Speaking on his vision to revitalize Cauvery, Sadhguru referred back to his childhood:

“I grew up around Cauvery. I am probably one of the very few people who engaged with the river at that stage of my life. The other children had other responsibilities – while they had to study and go to school, I went to the river. 

People wonder, ‘Sadhguru, are you an environmentalist? How do you know all these things?’ No, I just lived on this planet for six decades and I have paid attention, that’s all! If you sit and observe, can’t you see what is happening? Do you need to read it in a book?

There are many things I can say about Cauvery. Most of the blood flowing in my body is Cauvery. For a large number of Tamil and Kannada people, their blood and body is Cauvery. I have lived off this river many times by myself. Between the ages of twelve and seventeen, I swam in Cauvery almost every day. 

People like you and me come and go, but she has been flowing for a million years. But today we have really made Cauvery go down on her knees.

This project is not about my attachment to Cauvery. I could have taken up the revitalisation of Narmada, Godavari, or Ganga. But I chose Cauvery because I foresee that immense suffering will come to [the] two cities of Bengaluru and Chennai… 

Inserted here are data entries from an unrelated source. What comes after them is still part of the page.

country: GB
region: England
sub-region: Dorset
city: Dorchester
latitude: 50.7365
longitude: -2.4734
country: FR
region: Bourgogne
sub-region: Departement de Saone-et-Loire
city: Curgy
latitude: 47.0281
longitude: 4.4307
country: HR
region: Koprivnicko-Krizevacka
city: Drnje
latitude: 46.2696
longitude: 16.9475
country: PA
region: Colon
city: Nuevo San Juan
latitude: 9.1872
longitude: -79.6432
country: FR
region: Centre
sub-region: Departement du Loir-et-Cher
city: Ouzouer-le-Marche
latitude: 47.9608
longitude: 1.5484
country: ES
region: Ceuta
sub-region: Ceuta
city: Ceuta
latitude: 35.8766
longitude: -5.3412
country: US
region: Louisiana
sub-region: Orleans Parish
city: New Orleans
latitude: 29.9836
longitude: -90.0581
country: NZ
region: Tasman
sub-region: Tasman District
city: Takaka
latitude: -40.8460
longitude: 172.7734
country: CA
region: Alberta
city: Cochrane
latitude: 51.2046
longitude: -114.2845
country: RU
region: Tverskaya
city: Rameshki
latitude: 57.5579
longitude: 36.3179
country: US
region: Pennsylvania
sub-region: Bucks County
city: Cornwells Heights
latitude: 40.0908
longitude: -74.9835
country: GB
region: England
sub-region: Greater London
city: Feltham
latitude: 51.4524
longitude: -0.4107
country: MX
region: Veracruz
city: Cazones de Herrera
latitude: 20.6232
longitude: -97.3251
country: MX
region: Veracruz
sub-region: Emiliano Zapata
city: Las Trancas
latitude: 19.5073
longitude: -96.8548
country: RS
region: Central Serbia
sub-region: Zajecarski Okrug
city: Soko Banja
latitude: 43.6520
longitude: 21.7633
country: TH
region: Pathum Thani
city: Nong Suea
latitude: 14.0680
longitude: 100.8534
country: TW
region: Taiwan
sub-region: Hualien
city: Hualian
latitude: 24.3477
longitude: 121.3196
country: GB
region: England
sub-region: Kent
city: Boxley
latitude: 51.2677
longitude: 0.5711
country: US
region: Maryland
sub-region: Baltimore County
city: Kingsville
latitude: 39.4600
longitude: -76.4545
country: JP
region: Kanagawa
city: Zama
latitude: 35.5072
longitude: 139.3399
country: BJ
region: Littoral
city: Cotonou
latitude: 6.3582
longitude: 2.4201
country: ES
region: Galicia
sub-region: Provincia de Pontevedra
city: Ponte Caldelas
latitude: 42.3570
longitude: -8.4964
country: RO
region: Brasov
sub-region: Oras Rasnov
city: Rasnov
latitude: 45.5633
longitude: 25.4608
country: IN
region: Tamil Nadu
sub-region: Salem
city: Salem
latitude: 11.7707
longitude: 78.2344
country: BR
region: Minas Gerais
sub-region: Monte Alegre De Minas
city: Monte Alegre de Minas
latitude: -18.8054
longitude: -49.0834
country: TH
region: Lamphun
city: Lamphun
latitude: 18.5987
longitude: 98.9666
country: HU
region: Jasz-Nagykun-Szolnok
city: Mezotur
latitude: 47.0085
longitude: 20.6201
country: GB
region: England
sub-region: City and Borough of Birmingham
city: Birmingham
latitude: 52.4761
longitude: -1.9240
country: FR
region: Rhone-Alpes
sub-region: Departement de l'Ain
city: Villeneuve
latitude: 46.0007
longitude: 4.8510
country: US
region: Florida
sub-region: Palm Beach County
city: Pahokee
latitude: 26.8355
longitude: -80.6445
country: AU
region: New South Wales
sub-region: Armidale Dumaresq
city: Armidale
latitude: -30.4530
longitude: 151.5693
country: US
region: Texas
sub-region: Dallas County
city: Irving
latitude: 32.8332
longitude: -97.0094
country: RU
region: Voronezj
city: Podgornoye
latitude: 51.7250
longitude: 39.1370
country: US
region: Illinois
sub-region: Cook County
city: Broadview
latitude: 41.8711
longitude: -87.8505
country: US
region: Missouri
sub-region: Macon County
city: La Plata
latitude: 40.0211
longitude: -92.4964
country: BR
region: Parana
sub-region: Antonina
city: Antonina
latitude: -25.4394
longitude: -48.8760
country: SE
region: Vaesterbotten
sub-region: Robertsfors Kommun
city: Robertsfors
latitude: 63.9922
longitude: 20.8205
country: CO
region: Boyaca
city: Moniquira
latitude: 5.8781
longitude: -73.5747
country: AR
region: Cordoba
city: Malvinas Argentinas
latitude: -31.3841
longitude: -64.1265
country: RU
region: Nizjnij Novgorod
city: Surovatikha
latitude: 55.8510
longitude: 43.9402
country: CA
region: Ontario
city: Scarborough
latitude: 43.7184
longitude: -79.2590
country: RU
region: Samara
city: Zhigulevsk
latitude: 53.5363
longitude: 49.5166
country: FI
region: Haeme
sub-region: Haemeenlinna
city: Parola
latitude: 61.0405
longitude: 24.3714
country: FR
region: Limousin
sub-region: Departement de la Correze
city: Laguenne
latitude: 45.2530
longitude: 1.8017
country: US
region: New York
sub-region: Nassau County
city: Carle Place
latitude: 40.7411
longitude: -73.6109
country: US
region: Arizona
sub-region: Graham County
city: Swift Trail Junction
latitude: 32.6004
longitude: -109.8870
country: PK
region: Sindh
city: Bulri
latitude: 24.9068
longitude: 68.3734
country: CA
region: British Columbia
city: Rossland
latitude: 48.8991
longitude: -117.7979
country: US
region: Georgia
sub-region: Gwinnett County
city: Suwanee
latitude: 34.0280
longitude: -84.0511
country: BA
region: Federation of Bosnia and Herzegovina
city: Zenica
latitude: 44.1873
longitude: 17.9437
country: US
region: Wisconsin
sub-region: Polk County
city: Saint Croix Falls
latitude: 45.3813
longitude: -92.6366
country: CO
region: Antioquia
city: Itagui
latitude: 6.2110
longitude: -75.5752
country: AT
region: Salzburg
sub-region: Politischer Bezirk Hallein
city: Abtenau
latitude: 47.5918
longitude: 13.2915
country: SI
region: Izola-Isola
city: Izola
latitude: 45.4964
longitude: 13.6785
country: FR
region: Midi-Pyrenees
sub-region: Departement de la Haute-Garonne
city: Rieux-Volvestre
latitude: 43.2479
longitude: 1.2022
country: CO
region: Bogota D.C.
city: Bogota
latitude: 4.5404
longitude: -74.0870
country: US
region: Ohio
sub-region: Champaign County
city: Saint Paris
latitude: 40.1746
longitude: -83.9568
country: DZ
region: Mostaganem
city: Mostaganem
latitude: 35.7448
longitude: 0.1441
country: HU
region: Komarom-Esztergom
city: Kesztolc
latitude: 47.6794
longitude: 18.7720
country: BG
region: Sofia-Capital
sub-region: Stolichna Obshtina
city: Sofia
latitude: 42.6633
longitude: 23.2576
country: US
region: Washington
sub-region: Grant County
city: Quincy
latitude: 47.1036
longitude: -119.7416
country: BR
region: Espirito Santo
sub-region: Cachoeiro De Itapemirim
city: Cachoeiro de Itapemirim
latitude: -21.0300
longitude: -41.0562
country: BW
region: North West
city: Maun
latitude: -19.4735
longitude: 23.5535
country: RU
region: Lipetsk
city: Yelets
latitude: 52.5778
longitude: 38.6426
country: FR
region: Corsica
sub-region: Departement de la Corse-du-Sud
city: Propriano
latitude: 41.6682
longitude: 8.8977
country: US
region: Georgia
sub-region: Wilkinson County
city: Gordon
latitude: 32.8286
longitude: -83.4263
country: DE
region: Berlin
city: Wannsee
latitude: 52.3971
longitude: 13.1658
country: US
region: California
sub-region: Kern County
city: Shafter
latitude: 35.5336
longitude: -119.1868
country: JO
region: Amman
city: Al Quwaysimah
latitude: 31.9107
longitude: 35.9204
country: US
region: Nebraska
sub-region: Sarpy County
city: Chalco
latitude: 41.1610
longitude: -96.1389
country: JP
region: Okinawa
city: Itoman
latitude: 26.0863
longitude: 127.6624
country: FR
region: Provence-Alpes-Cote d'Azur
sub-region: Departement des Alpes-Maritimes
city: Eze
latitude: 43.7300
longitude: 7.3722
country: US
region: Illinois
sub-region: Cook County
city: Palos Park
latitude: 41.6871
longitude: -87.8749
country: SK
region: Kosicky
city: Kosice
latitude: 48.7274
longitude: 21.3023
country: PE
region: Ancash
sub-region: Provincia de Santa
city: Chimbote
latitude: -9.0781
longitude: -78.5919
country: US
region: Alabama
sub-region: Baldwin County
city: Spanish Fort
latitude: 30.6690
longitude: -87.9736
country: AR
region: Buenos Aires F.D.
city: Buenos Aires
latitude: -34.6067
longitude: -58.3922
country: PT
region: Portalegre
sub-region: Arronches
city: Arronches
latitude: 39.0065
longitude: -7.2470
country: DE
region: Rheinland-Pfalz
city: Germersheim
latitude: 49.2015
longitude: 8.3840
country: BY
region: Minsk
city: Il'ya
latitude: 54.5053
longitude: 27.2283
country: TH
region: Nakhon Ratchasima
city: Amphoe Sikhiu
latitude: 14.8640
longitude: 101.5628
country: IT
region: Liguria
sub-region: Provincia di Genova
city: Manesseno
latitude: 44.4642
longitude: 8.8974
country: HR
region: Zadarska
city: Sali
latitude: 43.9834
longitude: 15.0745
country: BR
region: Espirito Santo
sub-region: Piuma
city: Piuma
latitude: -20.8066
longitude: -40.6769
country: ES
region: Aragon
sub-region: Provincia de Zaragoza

The idea of Cauvery Calling is to create a demonstrable model and make it a living example for everyone else. If we successfully implement this, this is not about Cauvery alone – this will be a game-changer for India and the whole tropical world.” – Sadhguru

With an 83,000 sq km basin, the focus on Cauvery will offer a model for large-scale implementation of this solution, based around agroforestry. It will set an example for a sustainable process of river revitalization that the rest of the tropical world can follow.

Agroforestry Explained

Source: Rally For Rivers – Cauvery Calling/YouTube

Agroforestry is the practice of planting trees alongside conventional crops. Studies have shown that the more closely an agricultural system resembles a natural forest in its canopy structure, tree spacing, and ground cover, the less chance there is of soil erosion. This is important as tree roots help rain seep into soil, by creating a network of well-connected, minuscule channels.

Once water is absorbed, just as rainwater percolates downward into soil, water can also percolate horizontally. This kind of underground “water flow” can feed water into streams and rivers, maintaining continuous river flow even after the rainy season is over. This not only improves the soil quality and water retention, but also fosters a huge improvement in the farmer’s economic situation. Their income can increase three to eight times in five to seven years.

A Global Responsibility

Whilst the challenges of this crisis aren’t geographically on America’s doorstep, tropical trees store 95% of all tree-based CO2 sequestration on the planet. Revitalizing tropical rivers, and increasing tree cover is a global responsibility, one in need of governmental Support, which was exactly the aim of Rally for Rivers:

“Once there was such Support from people, the government could not ignore it. We presented the 760-page Rally for Rivers recommendation to the Central government. Approximately sixteen hours after I gave it to the Prime Minister, he set up a special committee to look at the recommendations. Then it went to the NITI Aayog, which is India’s planning body. They put it through the scientific test, which took two-and-a-half months. Once they saw that it passes all that, they made it the official recommendation for all the twenty-nine states in the country.” – Sadhguru

Now, Cauvery Calling’s first year has already made huge strides. In spite of the health pandemic, the project is on track to facilitate the planting of 11 million trees in the private farmlands of the Cauvery Basin. These efforts have been lauded by several world agencies including the United Nations Convention to Combat Desertification But there is still so much more to be done. Cauvery is calling, let’s hope the world takes notice.